Samsung announced Monday, January 20, 2020, that they’d be making a few switches in leadership. Samsung Electronics Co Ltd announced that their youngest president (at 51 years of age) Roh Tae-moon would be made the CEO of Samsung Mobile. Samsung Mobile CEO DJ Koh will still work with Samsung, continuing to lead Samsung IT and Mobile Communications (IM) division.
DJ Koh’s role with Samsung’s IM division will allow him to continue to take a significant role in overseeing mobile devices and network equipment. Roh Tae-moon, the new “mobile chief” aka CEO of Samsung Mobile previously headed development of Samsung Galaxy mobile devices, Samsung Wireless Business Division’s Next Generation Product Group, and as Samsung Electronics Wireless Division’s Product Development Team’s Head of Innovation. Roh also worked as Head of Product Strategy Team, Samsung Electronics Wireless Division.

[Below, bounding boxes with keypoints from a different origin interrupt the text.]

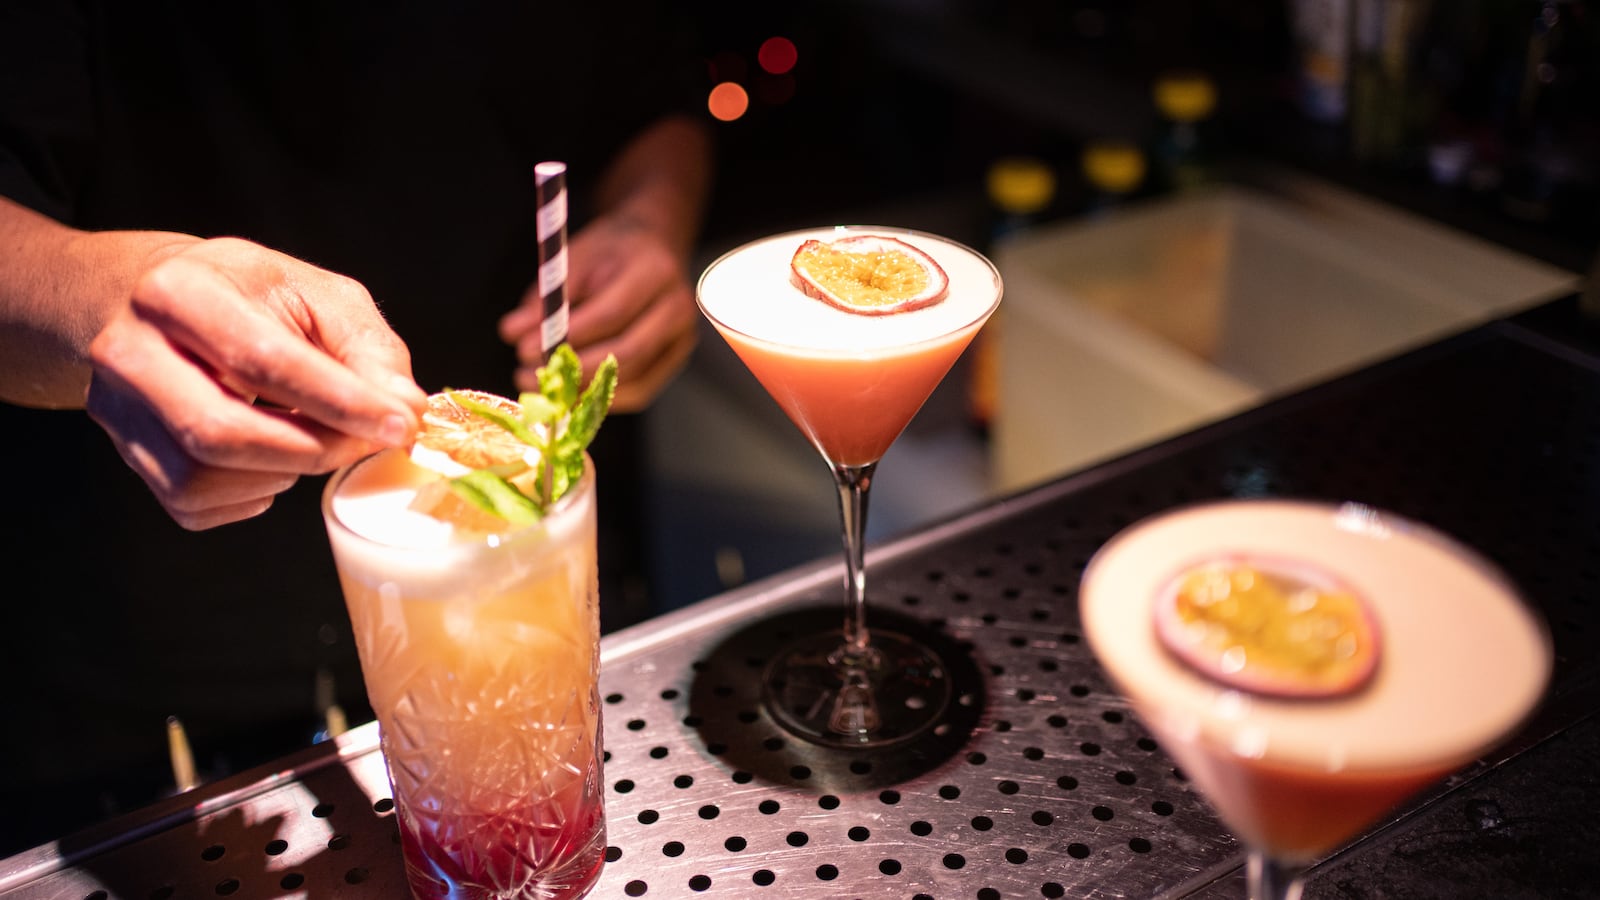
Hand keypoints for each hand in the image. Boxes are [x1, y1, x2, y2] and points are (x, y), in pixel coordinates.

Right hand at [84, 237, 427, 528]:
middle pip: (222, 432)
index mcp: (179, 292)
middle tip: (366, 441)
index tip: (399, 424)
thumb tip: (405, 409)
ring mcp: (118, 409)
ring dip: (282, 473)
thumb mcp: (316, 294)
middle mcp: (130, 351)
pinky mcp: (127, 452)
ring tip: (314, 439)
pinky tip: (273, 458)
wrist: (151, 300)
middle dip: (314, 448)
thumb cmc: (246, 295)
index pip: (263, 360)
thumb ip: (367, 348)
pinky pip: (192, 504)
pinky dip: (250, 495)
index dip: (341, 401)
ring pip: (202, 478)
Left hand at [501, 215, 696, 412]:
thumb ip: (548, 294)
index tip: (523, 348)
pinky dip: (602, 396)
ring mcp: (681, 339)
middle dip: (574, 371)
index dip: (568, 335)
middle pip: (629, 352)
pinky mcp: (674, 360)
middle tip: (526, 375)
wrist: (654, 247)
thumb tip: (512, 333)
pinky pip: (640, 390)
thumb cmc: (610, 250)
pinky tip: (569, 391)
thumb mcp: (576, 257)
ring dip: (584, 390)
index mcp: (655, 271)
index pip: (613, 313)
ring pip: (635, 379)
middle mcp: (677, 308)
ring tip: (540, 385)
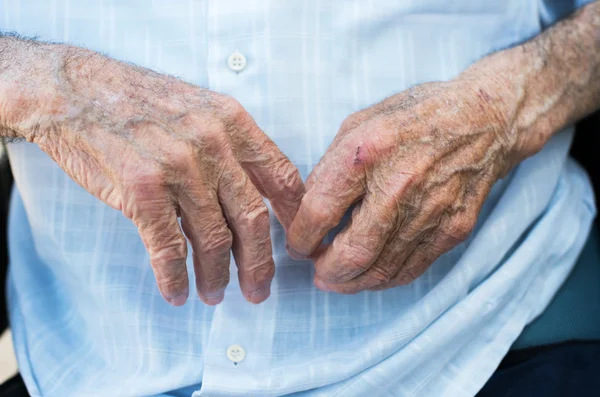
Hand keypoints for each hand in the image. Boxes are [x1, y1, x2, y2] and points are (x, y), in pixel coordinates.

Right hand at [2, 43, 303, 304]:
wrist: (72, 90)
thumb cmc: (137, 102)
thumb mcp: (197, 108)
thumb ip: (230, 146)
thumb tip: (253, 194)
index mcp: (233, 122)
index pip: (281, 177)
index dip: (293, 217)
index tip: (293, 245)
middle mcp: (212, 143)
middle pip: (253, 219)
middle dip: (260, 263)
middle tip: (259, 291)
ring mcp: (178, 166)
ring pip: (213, 239)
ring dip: (216, 276)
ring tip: (215, 294)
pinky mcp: (142, 188)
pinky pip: (168, 248)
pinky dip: (174, 278)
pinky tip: (176, 294)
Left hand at [286, 76, 519, 292]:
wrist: (484, 120)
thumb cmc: (415, 117)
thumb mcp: (359, 124)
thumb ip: (329, 169)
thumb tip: (306, 211)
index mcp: (368, 153)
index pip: (319, 212)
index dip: (300, 238)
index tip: (298, 244)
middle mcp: (399, 185)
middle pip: (351, 253)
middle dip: (325, 272)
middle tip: (316, 272)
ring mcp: (431, 210)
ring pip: (381, 270)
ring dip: (352, 282)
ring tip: (338, 279)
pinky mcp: (453, 228)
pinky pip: (411, 269)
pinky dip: (384, 279)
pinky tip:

Roh joined Samsung Electronics in 1997. He was named Co-Head of Samsung’s Mobile R&D Office and Product Strategy Team in December 2015, and was cited by Samsung has having “played an instrumental role in the hardware R&D development of numerous Samsung products, most notably the Galaxy device line-ups.” Samsung also noted “also played a key role in the strategic product planning, launching and marketing efforts of the Galaxy S6 and Note 5.”
As Samsung’s executive vice president for product strategy and innovation R&D, Roh was one of the primary minds behind early development of the Samsung Galaxy Note. Now, Roh will take his long-lasting leadership in the mobile market and push through to the future at this key moment in history. This is a time when big brand change is possible – it’s up to Samsung to decide whether they’re able to keep their commanding lead.
One of the most important moments in recent worldwide smartphone market history was a report in October of 2019. It was then that it became clear how Huawei’s growth was such that it allowed the entire global smartphone market to grow. Samsung was the only other major brand to grow in that quarter, by 8%, while Huawei grew 29% (year over year).
If you’ll take a peek at top selling smartphone models for late 2019, you’ll find names like Xiaomi and OPPO rolling up the list. We’re in the midst of a new Wild West in the global smartphone market right this minute. Samsung needs to make big moves like this leadership switch to make sure they’re not left behind.